28 juillet 2005

Un casse-tête économique 

En fouinant sur le remarquable site du Bureau of Labor Statistics américain (oui, j'ai des passe-temps passionnants), je suis tombé sur un graphique qui m'a laissé plus que perplexe et que je n'arrive toujours pas bien à expliquer. Il représente l'évolution du salaire ("earnings") hebdomadaire moyen dans le secteur privé aux Etats-Unis de 1964 à 2005. Evolution qui est absolument stupéfiante.




Oui, vous avez bien lu : le salaire hebdomadaire moyen aux Etats-Unis est aujourd'hui sensiblement (10% environ) moins élevé qu'il y a 40 ans. Et vlan, dans la gueule des vilains libéraux qui nous assurent tous les jours que l'économie américaine est la huitième merveille du monde. Sauf que. Les chiffres de la comptabilité nationale devraient logiquement corroborer cet appauvrissement des Américains. Et ce n'est pas du tout le cas : les chiffres du Department of Commerce montrent que le revenu disponible moyen par habitant aux Etats-Unis est passé de 11 061 $ en 1964 à 27 281 $ en 2004 (chiffres en dollars de 2000).

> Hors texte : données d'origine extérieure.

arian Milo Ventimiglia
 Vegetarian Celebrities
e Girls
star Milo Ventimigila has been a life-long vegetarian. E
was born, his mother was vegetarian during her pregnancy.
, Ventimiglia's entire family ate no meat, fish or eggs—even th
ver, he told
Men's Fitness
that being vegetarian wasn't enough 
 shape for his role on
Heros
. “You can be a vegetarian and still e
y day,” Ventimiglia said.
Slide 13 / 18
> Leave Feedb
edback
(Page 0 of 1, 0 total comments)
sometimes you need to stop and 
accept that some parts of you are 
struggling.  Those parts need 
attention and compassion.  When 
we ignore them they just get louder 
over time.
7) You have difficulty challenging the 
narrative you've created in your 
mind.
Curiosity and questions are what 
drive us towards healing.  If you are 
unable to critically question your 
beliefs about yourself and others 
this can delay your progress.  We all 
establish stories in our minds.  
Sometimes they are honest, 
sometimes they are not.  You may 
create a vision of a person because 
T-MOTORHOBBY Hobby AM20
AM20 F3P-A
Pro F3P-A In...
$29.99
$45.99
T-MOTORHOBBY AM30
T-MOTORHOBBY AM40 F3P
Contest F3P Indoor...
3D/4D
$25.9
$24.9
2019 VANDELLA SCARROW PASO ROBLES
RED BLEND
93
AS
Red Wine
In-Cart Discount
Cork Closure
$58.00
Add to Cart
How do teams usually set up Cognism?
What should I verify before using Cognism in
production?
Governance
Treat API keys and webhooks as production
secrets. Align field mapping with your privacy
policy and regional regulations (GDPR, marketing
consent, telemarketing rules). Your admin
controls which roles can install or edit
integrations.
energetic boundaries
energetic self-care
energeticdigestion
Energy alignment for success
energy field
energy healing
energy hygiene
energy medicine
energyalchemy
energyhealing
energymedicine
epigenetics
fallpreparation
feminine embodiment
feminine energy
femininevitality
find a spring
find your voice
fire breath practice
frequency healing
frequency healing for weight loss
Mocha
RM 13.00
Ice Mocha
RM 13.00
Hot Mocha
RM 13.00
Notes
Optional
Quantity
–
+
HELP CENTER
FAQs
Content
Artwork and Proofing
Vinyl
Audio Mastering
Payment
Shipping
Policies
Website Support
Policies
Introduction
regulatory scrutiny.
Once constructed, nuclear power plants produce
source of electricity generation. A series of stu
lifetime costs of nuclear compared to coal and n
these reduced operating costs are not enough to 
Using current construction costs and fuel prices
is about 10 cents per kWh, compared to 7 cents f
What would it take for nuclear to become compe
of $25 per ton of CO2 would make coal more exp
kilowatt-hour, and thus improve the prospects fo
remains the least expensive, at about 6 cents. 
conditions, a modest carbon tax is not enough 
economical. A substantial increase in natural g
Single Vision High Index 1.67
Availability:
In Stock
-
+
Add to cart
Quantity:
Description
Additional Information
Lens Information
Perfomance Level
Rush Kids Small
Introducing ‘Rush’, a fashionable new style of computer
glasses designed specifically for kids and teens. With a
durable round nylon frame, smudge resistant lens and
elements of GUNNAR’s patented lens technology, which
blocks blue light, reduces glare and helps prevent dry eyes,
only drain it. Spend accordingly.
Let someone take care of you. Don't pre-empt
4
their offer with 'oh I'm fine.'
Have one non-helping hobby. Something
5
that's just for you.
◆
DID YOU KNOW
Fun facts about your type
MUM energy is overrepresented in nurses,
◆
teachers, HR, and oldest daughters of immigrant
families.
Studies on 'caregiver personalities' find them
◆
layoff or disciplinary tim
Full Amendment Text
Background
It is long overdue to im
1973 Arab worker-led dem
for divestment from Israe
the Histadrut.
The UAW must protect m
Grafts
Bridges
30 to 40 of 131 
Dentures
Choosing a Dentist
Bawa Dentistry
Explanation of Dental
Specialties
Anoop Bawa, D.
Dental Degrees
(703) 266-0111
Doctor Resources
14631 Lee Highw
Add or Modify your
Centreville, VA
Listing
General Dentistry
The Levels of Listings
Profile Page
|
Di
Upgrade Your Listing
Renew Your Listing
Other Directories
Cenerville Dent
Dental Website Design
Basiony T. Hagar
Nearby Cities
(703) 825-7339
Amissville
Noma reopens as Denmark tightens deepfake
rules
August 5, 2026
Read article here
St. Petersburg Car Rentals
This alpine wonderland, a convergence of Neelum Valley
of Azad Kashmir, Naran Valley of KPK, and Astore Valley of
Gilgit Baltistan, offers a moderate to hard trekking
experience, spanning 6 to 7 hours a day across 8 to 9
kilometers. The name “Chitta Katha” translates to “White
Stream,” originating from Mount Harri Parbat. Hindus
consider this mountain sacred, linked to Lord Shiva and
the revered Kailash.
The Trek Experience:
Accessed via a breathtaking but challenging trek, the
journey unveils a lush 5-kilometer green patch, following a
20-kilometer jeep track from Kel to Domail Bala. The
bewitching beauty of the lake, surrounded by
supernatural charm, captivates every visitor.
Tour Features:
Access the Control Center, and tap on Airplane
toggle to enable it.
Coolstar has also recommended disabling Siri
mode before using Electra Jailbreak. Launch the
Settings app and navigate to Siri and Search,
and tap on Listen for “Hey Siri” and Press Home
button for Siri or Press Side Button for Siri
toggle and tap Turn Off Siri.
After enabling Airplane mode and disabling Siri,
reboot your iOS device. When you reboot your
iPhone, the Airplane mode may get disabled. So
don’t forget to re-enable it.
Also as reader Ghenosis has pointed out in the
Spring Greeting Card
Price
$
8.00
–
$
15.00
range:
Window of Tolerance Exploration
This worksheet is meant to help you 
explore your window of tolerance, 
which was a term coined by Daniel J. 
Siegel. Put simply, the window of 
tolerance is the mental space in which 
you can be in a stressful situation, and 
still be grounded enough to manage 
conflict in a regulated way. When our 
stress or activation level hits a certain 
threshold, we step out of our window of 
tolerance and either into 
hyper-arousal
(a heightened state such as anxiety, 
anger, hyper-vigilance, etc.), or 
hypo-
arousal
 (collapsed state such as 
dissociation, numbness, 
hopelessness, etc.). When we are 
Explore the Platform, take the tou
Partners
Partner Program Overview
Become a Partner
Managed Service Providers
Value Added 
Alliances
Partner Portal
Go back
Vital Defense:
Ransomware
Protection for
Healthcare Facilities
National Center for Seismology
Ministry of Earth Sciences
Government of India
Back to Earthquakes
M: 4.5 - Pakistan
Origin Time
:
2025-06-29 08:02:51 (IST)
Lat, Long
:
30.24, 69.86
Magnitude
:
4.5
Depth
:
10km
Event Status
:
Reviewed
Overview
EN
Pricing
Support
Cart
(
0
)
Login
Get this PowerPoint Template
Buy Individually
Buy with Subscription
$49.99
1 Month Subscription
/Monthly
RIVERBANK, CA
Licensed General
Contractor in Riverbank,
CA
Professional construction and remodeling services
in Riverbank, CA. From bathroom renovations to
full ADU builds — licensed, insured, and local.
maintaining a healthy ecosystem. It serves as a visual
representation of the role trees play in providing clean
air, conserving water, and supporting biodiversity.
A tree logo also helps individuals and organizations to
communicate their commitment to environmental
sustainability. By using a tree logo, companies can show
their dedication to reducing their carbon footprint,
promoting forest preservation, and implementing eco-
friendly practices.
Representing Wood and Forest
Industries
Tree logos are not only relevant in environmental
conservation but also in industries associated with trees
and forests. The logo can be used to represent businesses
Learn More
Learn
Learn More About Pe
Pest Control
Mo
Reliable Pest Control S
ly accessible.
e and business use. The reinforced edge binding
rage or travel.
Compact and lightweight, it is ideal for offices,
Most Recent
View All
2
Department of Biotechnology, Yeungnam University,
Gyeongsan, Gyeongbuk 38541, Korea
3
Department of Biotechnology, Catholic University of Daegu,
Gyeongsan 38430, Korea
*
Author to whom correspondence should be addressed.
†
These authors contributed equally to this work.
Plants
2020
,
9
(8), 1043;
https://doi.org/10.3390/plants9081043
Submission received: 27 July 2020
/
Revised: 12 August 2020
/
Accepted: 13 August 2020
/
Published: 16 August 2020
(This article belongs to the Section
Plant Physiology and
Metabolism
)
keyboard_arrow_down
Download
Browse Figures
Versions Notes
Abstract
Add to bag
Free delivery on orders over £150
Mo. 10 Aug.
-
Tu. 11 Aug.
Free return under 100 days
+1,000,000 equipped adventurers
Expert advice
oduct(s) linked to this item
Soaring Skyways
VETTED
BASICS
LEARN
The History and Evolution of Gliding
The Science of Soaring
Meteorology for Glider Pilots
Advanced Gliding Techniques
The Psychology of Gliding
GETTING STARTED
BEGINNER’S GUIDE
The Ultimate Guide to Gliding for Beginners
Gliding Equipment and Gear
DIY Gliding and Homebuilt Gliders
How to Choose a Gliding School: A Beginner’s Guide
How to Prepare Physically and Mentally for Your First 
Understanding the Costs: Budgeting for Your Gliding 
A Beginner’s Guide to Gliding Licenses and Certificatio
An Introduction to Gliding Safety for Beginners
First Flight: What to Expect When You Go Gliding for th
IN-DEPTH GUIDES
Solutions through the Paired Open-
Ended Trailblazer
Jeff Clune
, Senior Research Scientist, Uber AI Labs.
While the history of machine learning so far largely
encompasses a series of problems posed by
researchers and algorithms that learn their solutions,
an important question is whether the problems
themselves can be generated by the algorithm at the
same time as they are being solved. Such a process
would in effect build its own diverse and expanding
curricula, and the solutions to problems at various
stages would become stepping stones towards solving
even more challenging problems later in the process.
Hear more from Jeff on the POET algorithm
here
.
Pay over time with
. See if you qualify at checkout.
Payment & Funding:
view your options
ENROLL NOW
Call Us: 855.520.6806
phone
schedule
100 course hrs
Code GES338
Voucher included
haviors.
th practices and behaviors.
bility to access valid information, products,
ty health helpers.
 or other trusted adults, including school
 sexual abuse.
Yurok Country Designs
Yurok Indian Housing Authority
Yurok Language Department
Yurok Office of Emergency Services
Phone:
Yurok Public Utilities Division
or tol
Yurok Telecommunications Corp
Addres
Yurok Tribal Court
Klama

Comment réconcilier la baisse du salaire moyen hebdomadaire et la progression régulière du revenu par habitant? J'ai beau retourner le problème dans tous les sens, je n'arrive pas à trouver de solution convaincante. A priori, le nombre de semaines dans l'année n'a pas changé depuis 1964, et je doute que le nombre de semaines travaillées dans l'année soit allé croissante depuis 40 ans. Un élément qui joue à coup sûr est la progression du travail à temps partiel, qui réduit mécaniquement le salaire moyen. Mais l'évolution du salaire moyen horaire permet de neutraliser cet élément et montre un profil comparable (le salaire de 2005 passe certes devant celui de 1964, mais reste largement en deça des niveaux atteints dans les années 1970).




Enfin, la progression du taux d'emploi permet d'expliquer une croissance plus rapide du revenu par habitant que la croissance du salaire moyen. Mais il semble impossible, même sans calcul rapide, que le passage de 56% à 63% du taux d'emploi de 1964 à 2005 soit suffisant pour expliquer une part importante de l'écart.

Faut-il alors en conclure que la majorité de la progression du revenu des Américains provient des dividendes et des plus-values immobilières ou boursières? Ou que la définition des "earnings" rend toute comparaison historique plus que délicate, pour ne pas dire complètement inutile, en raison de la croissance des revenus non directement salariaux des employés (bonus, plans retraites ou santé des entreprises)?

Une précision : les chiffres sur les salaires sont évidemment en dollars constants (de 1982). Je loupe peut-être quelque chose de gros comme une maison, mais pas cet élement-là.